His opening joke requires a glass of bourbon as a prop. “Scotch,
no ice, neat, no water. I never drink water, Dick Cheney tortures
people with it.” The crowd erupts with laughter.
Friday,
Grover is invited to speak the Palenque Norte, a lecture series
that, earlier in the week, covered topics such as Coming Down
from the Psychedelic Power Trip, Holotropic Breathwork, and
Meditation, Chanting and Discourse -- ?a perfect tee-up for
a talk on tax policy and civil liberties.
The
event is in a large white tent with dusty carpets strewn across
the desert flooring. The room has all 31 flavors of hippy. In
front of me is a blue haired couple who are clearly in their
own world as they caress each other for the duration of the
nearly two-hour talk.
Grover
shares allusions to the virtue of small government using examples
of marijuana legalization in Colorado and concealed carry legislation
in Florida preceding decreases in crime.
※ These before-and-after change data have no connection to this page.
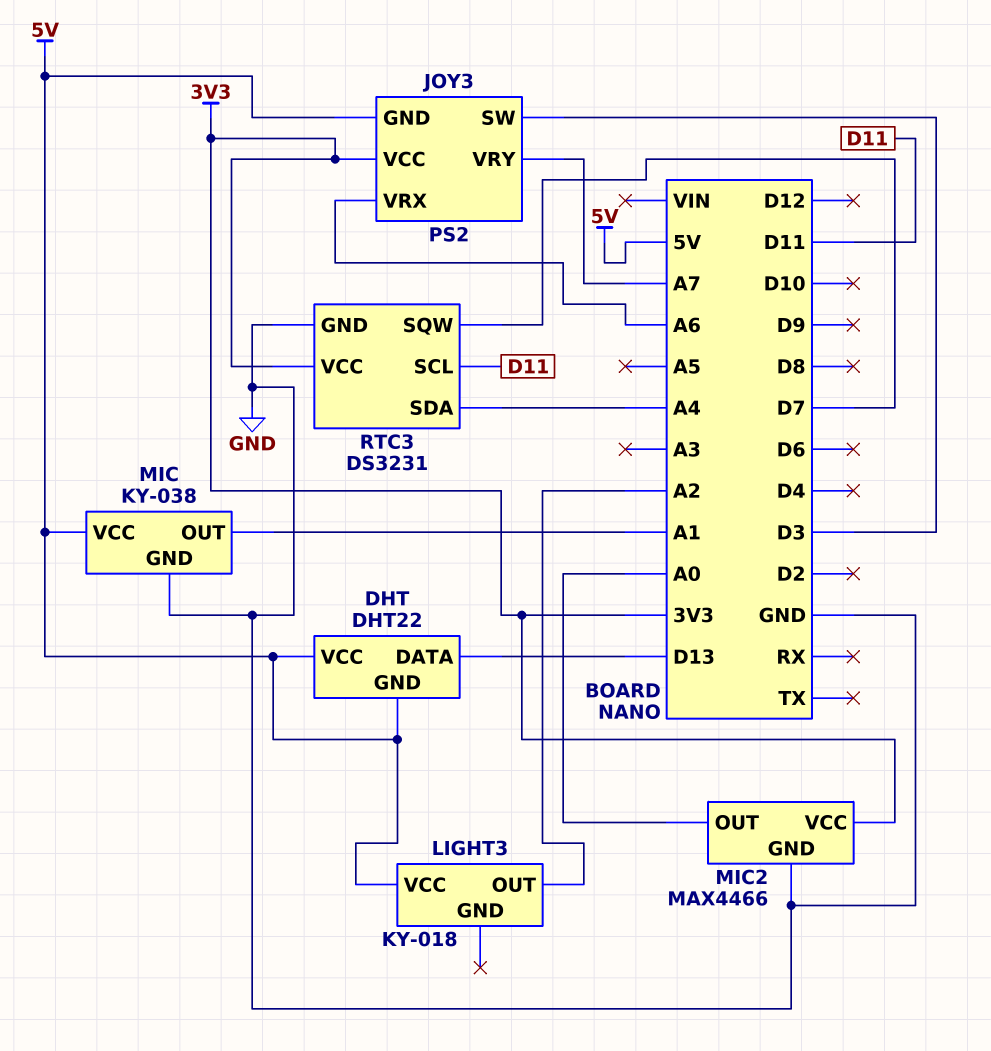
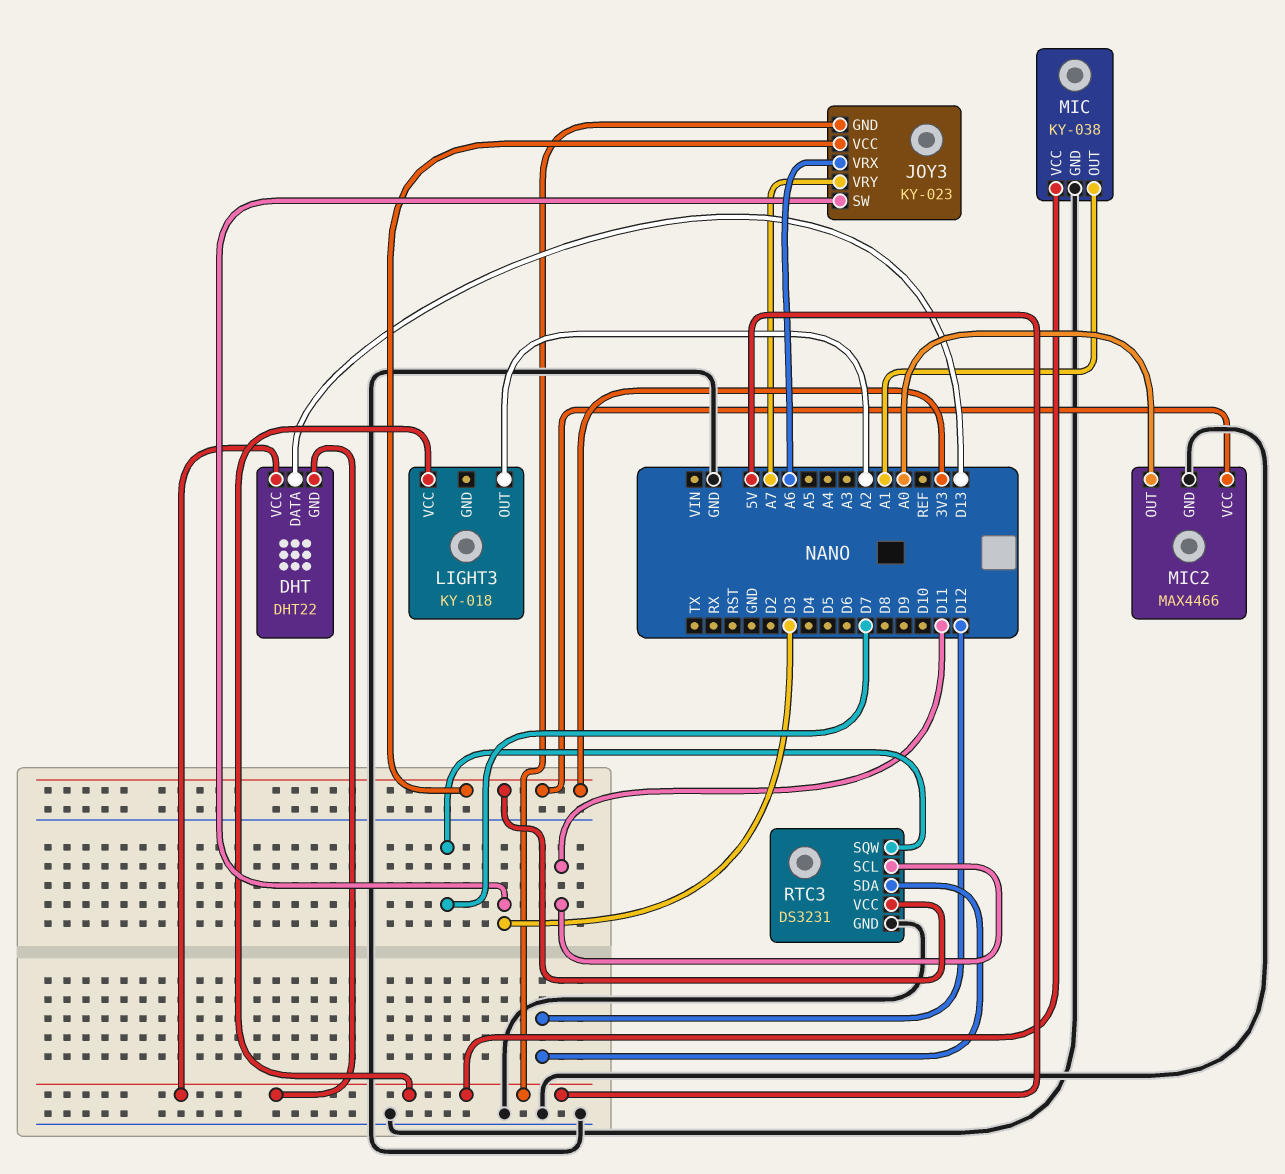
JOY3: PS2 -> KY-023
RTC3 pin SDA: A4 -> D12

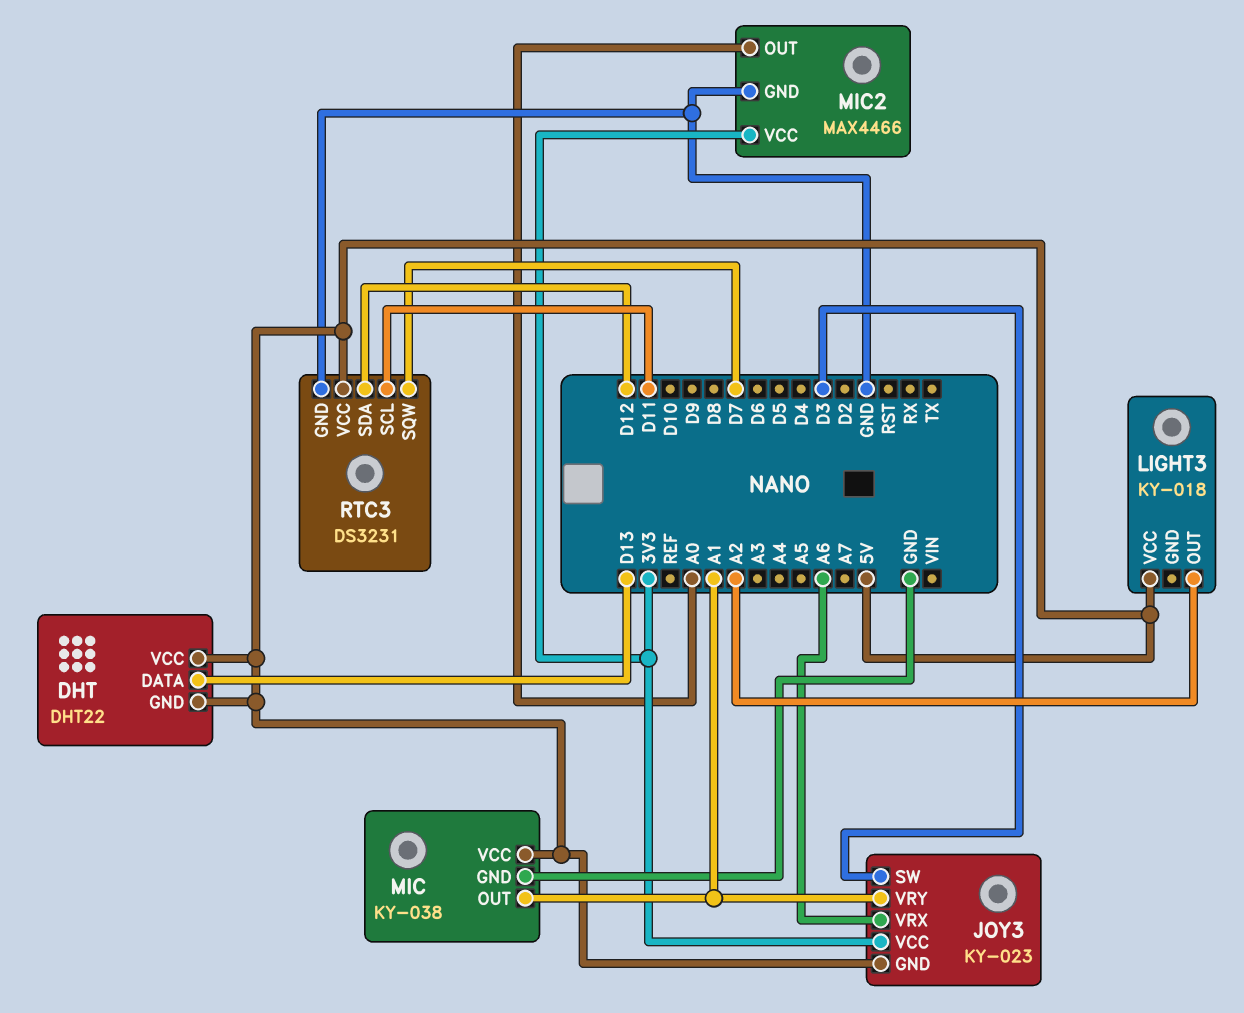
JOY3 pin VRY: A7 -> A1
RTC3 pin VCC: 3V3 -> 5V

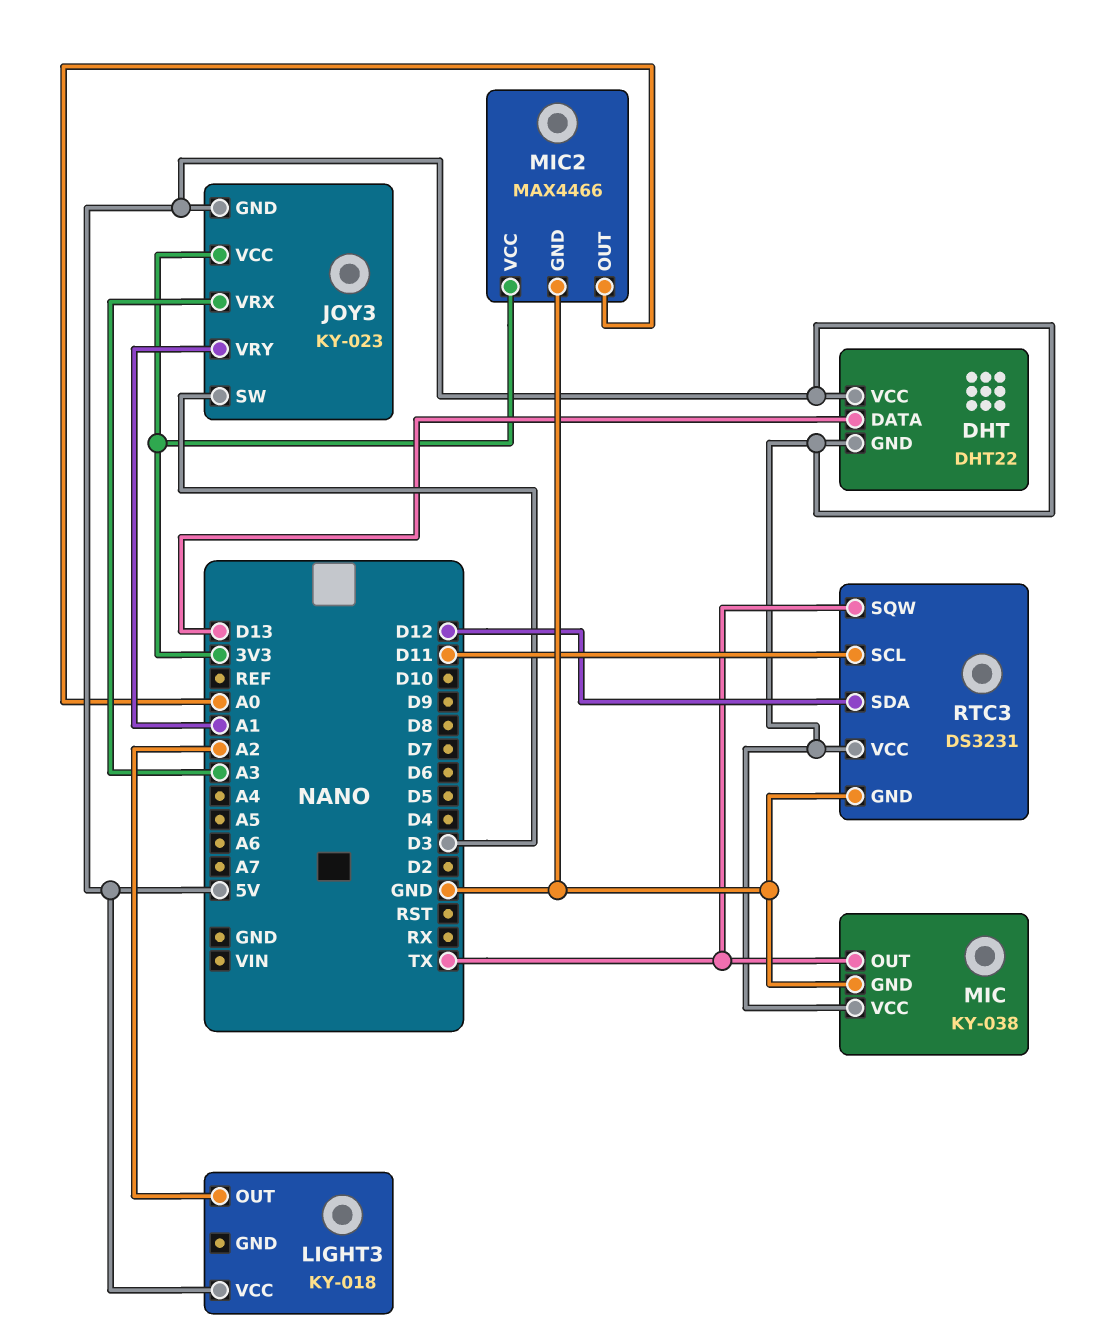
JOY3 pin VRX: A6 -> A3
MIC pin OUT: A1 -> TX
RTC3 pin SQW: D7 -> TX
The crowd is locked
in and energized, with the rare exception of one dreadlocked
man (and presumed liberal power broker) snoring on a couch in
the back.
Afterwards,
Grover sticks around and answers questions from the audience.
In an environment like this it is easy to forget that the people
around you are every bit as civically engaged as your average
citizen, perhaps even more so.
One
shirtless man asks if there are scenarios in which the free
market constricts personal liberty. Grover trumpets that undue
oversight of free markets constrict career mobility by narrowing
in on the plight of convicted felons obtaining vocational licenses.
As a massive gust of wind fills the tent with dust and reduces
visibility to fuzzy outlines, a large white-bearded Burner thanks
Grover for coming a second year and “Giving me the opportunity
to evolve past loathing people with your ideas.” He then
submits an idea to use basic geometry to regulate gerrymandering.
Grover is impressed.
It’s
unclear whether Grover won any support for his famous tax pledge
during his talk. What is clear is that he generated a real connection
with the audience. Notions of sacrosanct individual liberty
and freedom from interference by policing powers deeply resonate
with his new fans.
Therein
lies the beauty of Burning Man. It galvanizes a culturally discontinuous
group of people into one family united by a love for freedom
of expression. The costumes, the ceremony, the guiding principals,
all are an attempt to create a protected context for unbridling
people from the strictures of the ‘default world’
Through
this uniting principle, Grover has found ideological allies
in his fight to restore the American government to what he believes
it was originally intended to be: a compassionate but restrained
system of rules designed to add to the human experience, not
limit it. In this frenetic dust-filled wonderland of lights
and hippies, Grover has found the most unlikely of homes.